_Your instructions_
Scan the material below and copy every line holding the word "белый".

START Records provided

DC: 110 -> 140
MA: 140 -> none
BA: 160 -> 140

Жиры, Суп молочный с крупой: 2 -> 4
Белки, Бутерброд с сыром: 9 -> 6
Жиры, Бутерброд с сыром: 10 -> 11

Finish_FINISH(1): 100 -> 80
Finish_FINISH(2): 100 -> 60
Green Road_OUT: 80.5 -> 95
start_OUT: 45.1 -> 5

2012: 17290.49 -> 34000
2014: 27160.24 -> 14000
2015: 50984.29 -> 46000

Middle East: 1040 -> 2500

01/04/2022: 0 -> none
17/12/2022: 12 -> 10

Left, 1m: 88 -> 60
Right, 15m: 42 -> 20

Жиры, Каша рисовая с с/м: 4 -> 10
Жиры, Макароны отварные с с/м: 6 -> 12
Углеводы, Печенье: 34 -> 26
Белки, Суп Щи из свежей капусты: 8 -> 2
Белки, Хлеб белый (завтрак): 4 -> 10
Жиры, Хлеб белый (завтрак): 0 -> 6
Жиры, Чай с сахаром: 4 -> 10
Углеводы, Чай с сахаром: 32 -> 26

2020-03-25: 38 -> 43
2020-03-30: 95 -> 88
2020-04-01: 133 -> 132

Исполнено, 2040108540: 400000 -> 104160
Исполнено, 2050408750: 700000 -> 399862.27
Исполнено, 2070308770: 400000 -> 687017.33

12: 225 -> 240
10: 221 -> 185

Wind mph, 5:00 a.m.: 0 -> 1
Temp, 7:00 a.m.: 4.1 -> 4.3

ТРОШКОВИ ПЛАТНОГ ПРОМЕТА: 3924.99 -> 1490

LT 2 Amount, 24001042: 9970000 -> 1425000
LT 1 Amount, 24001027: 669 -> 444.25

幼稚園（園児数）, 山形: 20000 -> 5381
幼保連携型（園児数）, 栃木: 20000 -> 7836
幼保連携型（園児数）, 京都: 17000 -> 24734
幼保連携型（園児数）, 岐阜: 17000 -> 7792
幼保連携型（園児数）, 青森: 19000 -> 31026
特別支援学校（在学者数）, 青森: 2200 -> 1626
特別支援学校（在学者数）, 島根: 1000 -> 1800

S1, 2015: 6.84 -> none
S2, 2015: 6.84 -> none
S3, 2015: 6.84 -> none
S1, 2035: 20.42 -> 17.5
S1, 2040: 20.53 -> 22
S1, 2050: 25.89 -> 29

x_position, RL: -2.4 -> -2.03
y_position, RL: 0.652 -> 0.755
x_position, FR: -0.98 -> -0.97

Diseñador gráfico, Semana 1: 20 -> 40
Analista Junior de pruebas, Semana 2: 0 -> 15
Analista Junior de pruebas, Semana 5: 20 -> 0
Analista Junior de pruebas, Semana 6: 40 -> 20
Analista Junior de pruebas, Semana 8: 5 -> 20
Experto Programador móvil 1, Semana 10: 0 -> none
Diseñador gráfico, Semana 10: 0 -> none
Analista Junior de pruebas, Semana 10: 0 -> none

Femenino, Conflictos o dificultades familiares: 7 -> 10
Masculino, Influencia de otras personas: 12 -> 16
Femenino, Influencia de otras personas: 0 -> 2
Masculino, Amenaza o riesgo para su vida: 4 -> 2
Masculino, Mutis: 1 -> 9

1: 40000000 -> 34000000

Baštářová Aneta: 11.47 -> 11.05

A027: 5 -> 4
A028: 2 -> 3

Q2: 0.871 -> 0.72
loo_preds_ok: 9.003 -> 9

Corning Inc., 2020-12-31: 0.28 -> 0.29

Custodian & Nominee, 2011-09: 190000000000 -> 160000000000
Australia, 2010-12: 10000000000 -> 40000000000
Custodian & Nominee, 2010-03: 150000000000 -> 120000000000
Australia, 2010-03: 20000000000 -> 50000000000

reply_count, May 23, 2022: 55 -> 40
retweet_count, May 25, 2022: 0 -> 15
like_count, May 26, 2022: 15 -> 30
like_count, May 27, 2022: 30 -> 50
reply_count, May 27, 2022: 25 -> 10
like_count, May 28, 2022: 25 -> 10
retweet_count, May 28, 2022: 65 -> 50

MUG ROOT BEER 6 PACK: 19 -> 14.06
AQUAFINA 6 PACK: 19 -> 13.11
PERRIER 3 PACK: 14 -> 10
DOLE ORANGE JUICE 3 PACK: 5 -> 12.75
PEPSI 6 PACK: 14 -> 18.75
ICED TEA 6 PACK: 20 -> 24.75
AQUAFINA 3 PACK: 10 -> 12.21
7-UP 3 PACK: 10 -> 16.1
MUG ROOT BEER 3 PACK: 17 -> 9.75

END Records provided

_Reply to the task_
Белки, Хлеб белый (завтрак): 4 -> 10
Жиры, Хлеб белый (завтрак): 0 -> 6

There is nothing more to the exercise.